Deconstruct (popular use of)
"Philip Dodd and guests deconstruct the philosophy, morality and practicality of altruism."
"Deconstruct" has a sales-pitch: it promises important breakthroughs. No, I'll go further: it promises comprehensible important breakthroughs of the "clean sweep" variety. As a result of witnessing this deconstruction the scales will fall from your eyes, you will be enlightened, but this enlargement of your understanding will not make your world more complicated and difficult to speak about accurately - what dry, dreary task-work that kind of knowledge is! - , on the contrary it will be thrillingly simplifying, like flushing the toilet or plastering over a mural.

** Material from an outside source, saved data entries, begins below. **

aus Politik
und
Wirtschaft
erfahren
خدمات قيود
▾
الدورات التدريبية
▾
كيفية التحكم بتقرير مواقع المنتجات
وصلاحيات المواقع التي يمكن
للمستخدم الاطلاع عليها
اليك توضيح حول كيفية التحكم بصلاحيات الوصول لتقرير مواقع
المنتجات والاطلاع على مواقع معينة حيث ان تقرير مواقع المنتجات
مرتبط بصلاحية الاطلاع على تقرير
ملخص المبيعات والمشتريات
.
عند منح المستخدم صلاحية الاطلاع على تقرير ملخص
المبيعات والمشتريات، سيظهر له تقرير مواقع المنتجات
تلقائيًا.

But the sales-pitch is in flat contradiction to what is actually delivered, the thing that in practice instantiates the term. It turns out to mean "chat about, uncommittedly". Nothing is actually pulled down - every topic has to be still intact by the end of the radio program otherwise you would soon run out of topics for radio programs. Deconstruction of whatever-it-is-this-week is only a ritual death, and back up the whatever-it-is bounces at the end, like a punchball, like St George in the mummer's play.
Simultaneously, it delivers another sales-pitch to the conservative, to those who worship traditional idols (like altruism), what you might call the "indignation" sales pitch - listen to the program to hear how they get it all wrong - to reassure yourself that they really have got it all wrong... That's another reason why St George is going to bounce back up; so indignation can be manipulated in the future.
Nearly everyone who responds at all responds in a certain degree to both sales-pitches at the same time, contradictory as that may sound. To fully enjoy the thrill, you must also fear. To truly appreciate the boldness of the deconstruction, you must also experience the hold that the cursed shibboleth still has over you.
We are talking about a self-sustaining field of discourse which is not capable of radical change from within because any dissenting motion immediately corrects itself by a counter-motion. The thrill that is offered is to enjoy as much motion as can be stirred up, but without consequences.